Wireless Internet: (?) (No laptops in evidence when I was there.)
Specialties: A gathering place for creatures of the night, plus chances to play death games against the maids.
Recommendation: The vampire theme is actually rather subdued, with the emphasis placed on goth elegance instead. This is one of the pricier cafes, but it's probably best approached as a hangout for a few beers and a snack or two. Recommended for at least one visit just to check it out.

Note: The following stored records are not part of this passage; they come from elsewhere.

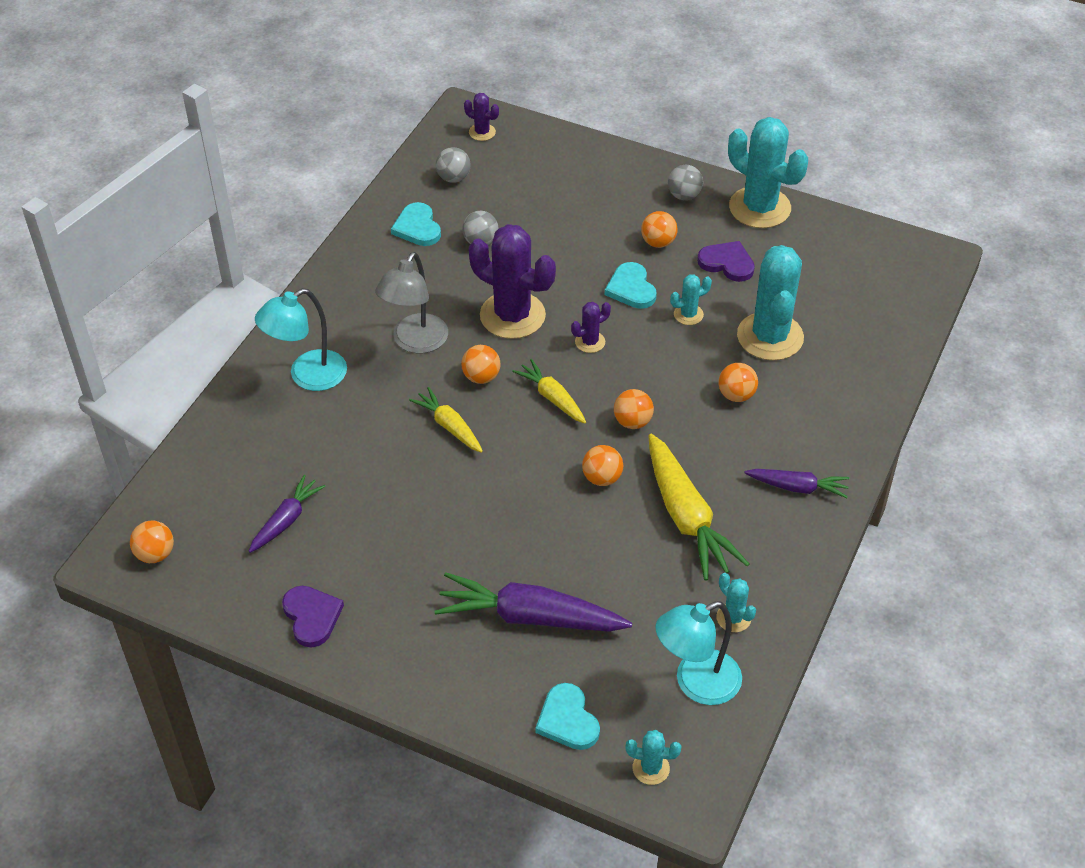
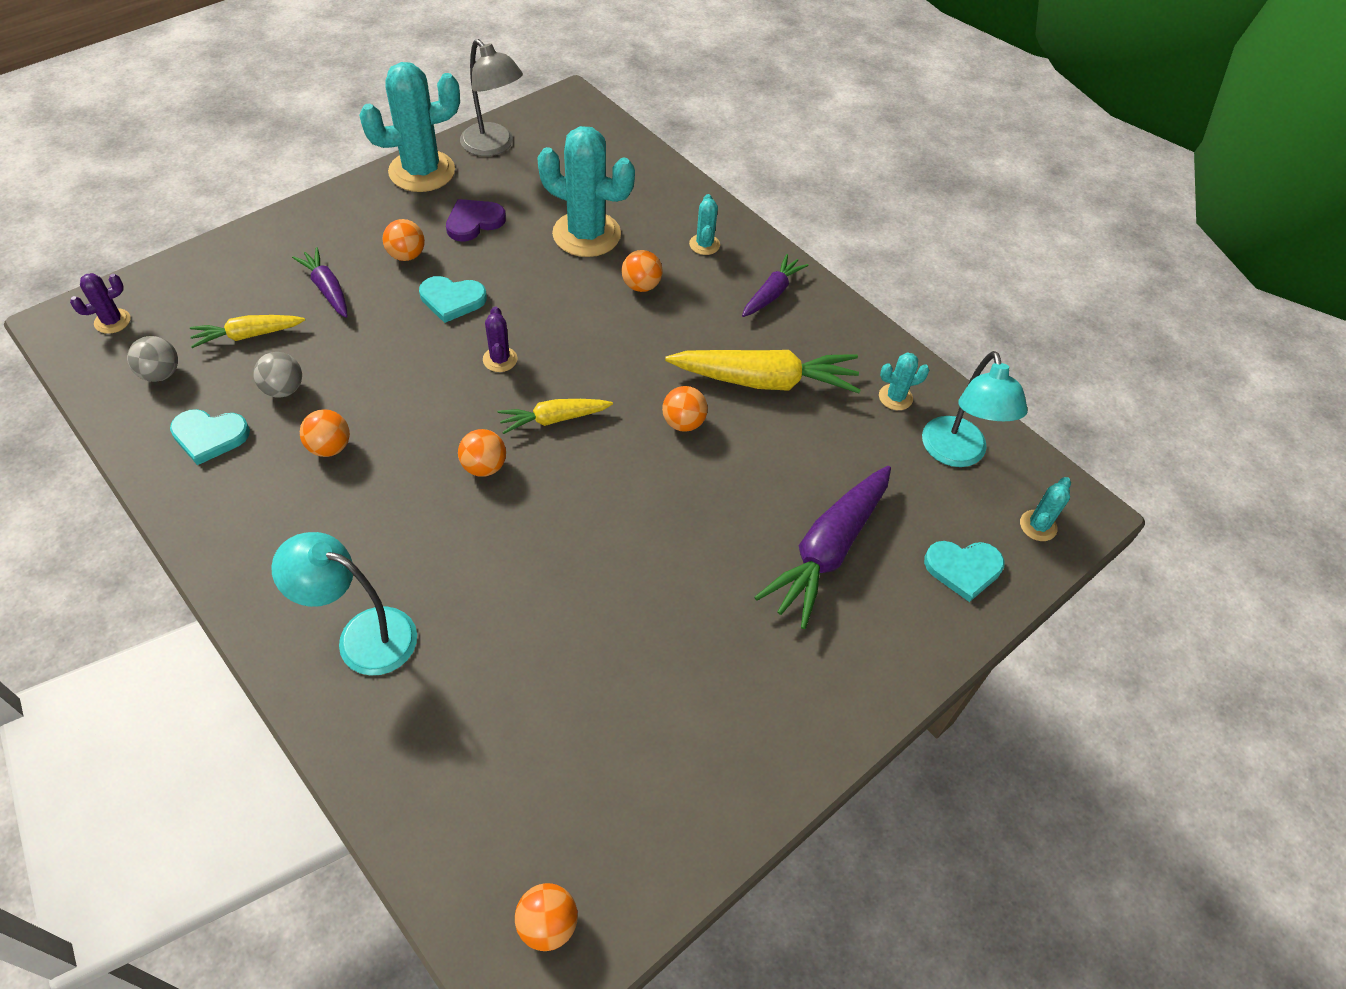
camera: 70 degrees left, 5 degrees up
(286, 520) = (577, 740): purple carrot -> purple carrot (327, 289)
(307, 376) = (362, 635): turquoise lamp -> turquoise lamp turned 120 degrees clockwise
(312, 616) = (736, 762): purple heart -> none
(415, 342) = (389, 507): grey lamp -> grey lamp (494, 146)
(449, 426) = (535, 522): yellow carrot -> yellow carrot (248, 335)
(512, 315) = (416, 406): purple cactus -> none
(632, 422) = (626, 371): orange ball -> orange ball (330, 447)
(684, 195) = (360, 211): grey ball -> none
(688, 314) = (518, 275): turquoise cactus -> turquoise cactus (704, 244)

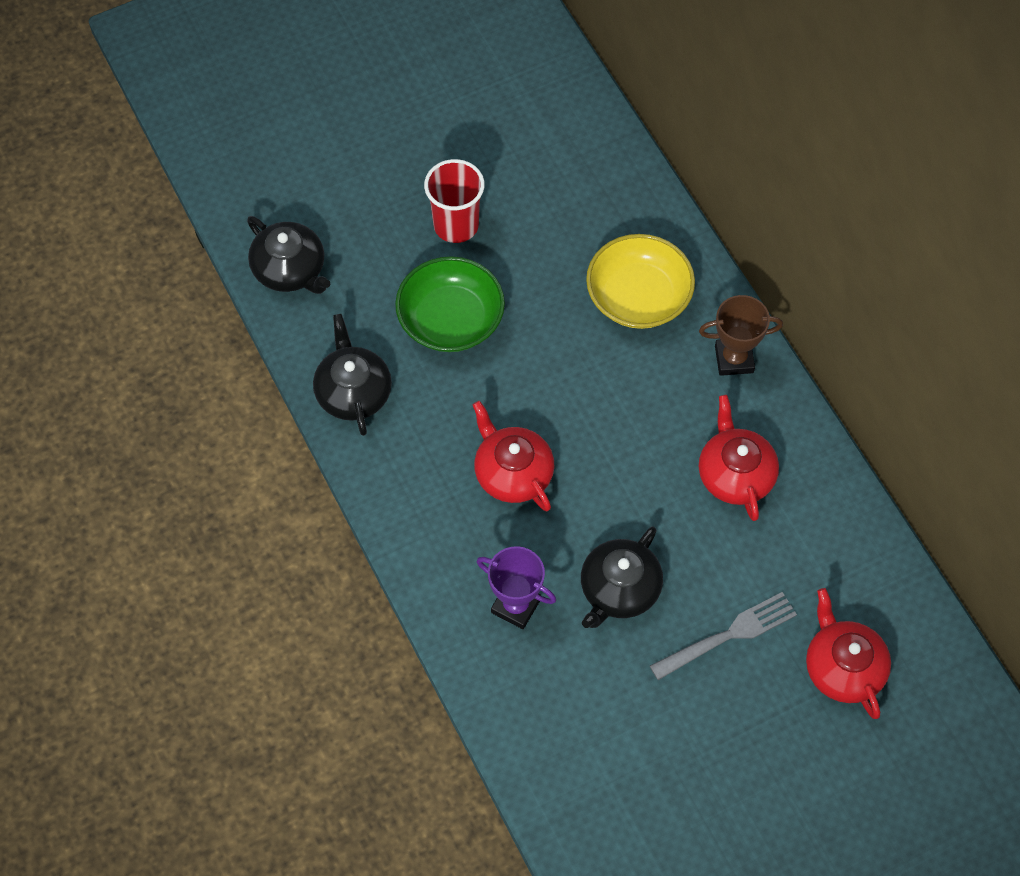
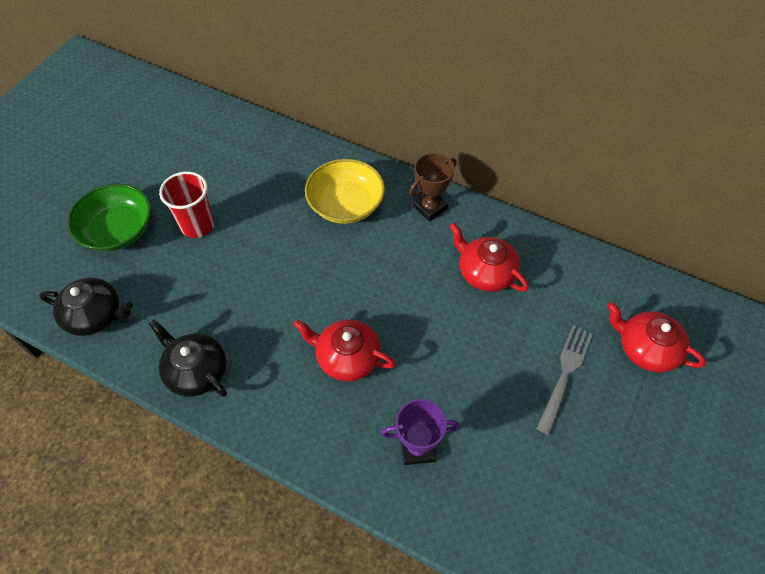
camera: 35 degrees left, 5 degrees down
(451, 320) = (234, 284): green bowl -> green bowl (118, 230)
(619, 589) = (475, 390): black teapot -> none

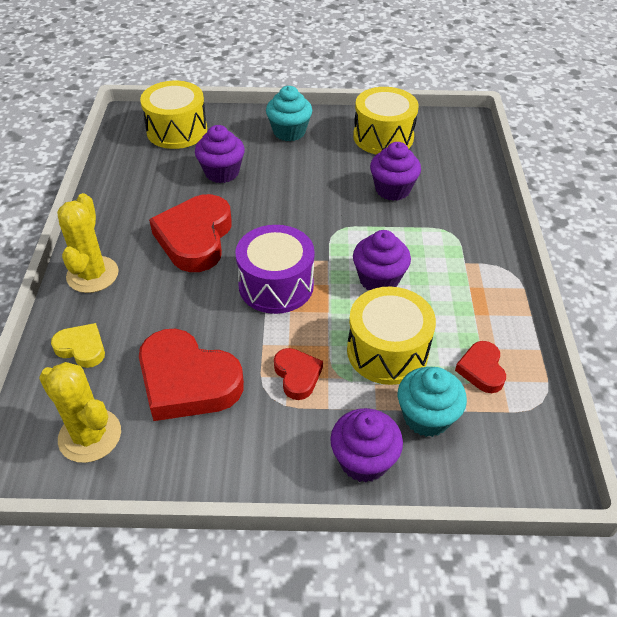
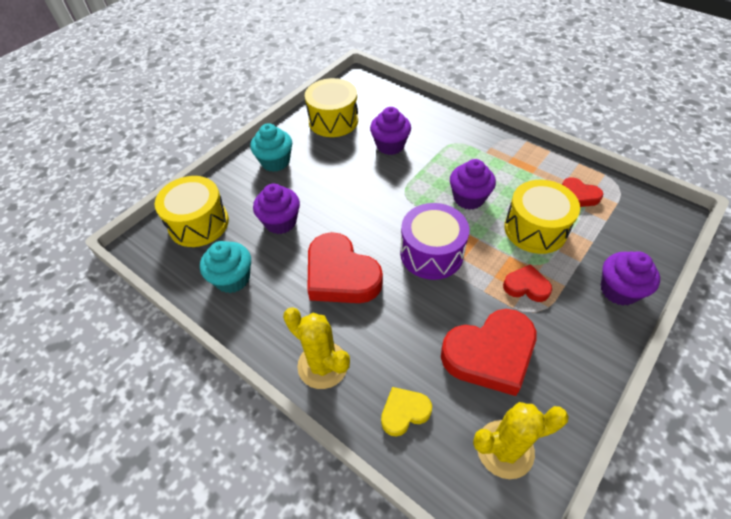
camera: 50 degrees left, 5 degrees up
(426, 417) = (601, 241): turquoise cupcake -> turquoise cupcake (232, 279)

A note about otaku. "Otaku" is used in Japan to refer to people that are fans of Japanese "subculture" (i.e. - anime, manga, doujinshii, video games, trains, j-pop idols (if the subject is a middle-aged man)) in the way Americans would refer to fan boys. It has generally been a derogatory term until recently, but the public has slowly become more accepting of otaku, and there are now more women that describe themselves as otaku as well. Unfortunately, writers like Patrick Galbraith still use the term as an insult against a very small sub-set of the sub-culture, which is why I try not to use it in these reviews to talk about patrons at maid cafes, to avoid giving the wrong impression about them. But, there are some guys that fall into the stereotype, and then it's really hard to not use it. In this situation, the stereotype is a guy in his mid-20's to mid-30's, short, overweight, wearing a t-shirt, thick black-framed glasses, and with greasy hair and no appreciable social skills, who is always seen alone and apparently still lives with his parents.